→ AVAILABLE RECORDS
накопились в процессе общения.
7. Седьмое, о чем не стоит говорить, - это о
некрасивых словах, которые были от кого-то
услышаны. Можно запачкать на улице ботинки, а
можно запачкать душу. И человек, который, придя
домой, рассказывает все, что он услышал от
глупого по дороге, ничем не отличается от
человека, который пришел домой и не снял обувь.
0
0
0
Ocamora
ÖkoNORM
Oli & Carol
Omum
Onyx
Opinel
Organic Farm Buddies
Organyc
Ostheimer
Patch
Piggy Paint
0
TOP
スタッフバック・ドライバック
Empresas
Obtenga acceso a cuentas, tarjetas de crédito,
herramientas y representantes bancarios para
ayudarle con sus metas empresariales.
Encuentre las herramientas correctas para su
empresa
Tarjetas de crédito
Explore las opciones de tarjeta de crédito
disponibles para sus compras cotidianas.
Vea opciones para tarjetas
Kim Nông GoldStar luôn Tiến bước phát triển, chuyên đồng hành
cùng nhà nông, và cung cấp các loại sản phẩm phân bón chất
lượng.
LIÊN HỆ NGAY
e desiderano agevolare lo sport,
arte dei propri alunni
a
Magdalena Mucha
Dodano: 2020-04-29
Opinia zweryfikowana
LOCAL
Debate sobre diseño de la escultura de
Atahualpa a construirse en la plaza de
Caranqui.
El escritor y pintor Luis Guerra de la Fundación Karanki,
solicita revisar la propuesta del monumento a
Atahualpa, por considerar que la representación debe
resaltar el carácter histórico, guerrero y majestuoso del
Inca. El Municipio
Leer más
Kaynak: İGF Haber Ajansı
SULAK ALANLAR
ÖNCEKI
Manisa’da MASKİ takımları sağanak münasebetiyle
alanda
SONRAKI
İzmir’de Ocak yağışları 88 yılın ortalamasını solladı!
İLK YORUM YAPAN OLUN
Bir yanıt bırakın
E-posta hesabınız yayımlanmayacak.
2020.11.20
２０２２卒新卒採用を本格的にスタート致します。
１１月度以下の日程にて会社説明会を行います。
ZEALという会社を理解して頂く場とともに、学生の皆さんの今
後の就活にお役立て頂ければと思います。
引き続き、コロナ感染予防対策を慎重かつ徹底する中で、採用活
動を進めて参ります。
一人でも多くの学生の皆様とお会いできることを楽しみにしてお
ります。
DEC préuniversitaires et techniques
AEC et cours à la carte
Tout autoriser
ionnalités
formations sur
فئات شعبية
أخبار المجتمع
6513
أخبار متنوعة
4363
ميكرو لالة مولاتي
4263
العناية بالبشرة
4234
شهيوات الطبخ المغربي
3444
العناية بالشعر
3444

→ ACTION ITEM
Each line from the one containing "AEC et cours à la carte" down to the last line of the material above is to be transcribed exactly, with nothing else included.

→ EXPECTED OUTPUT
AEC et cours à la carte
Tout autoriser
ionnalités
formations sur
فئات شعبية
أخبار المجتمع
6513
أخبار متنوعة
4363
ميكرو لالة مولاتي
4263
العناية بالبشرة
4234
شهيوات الطبخ المغربي
3444
العناية بالشعر
3444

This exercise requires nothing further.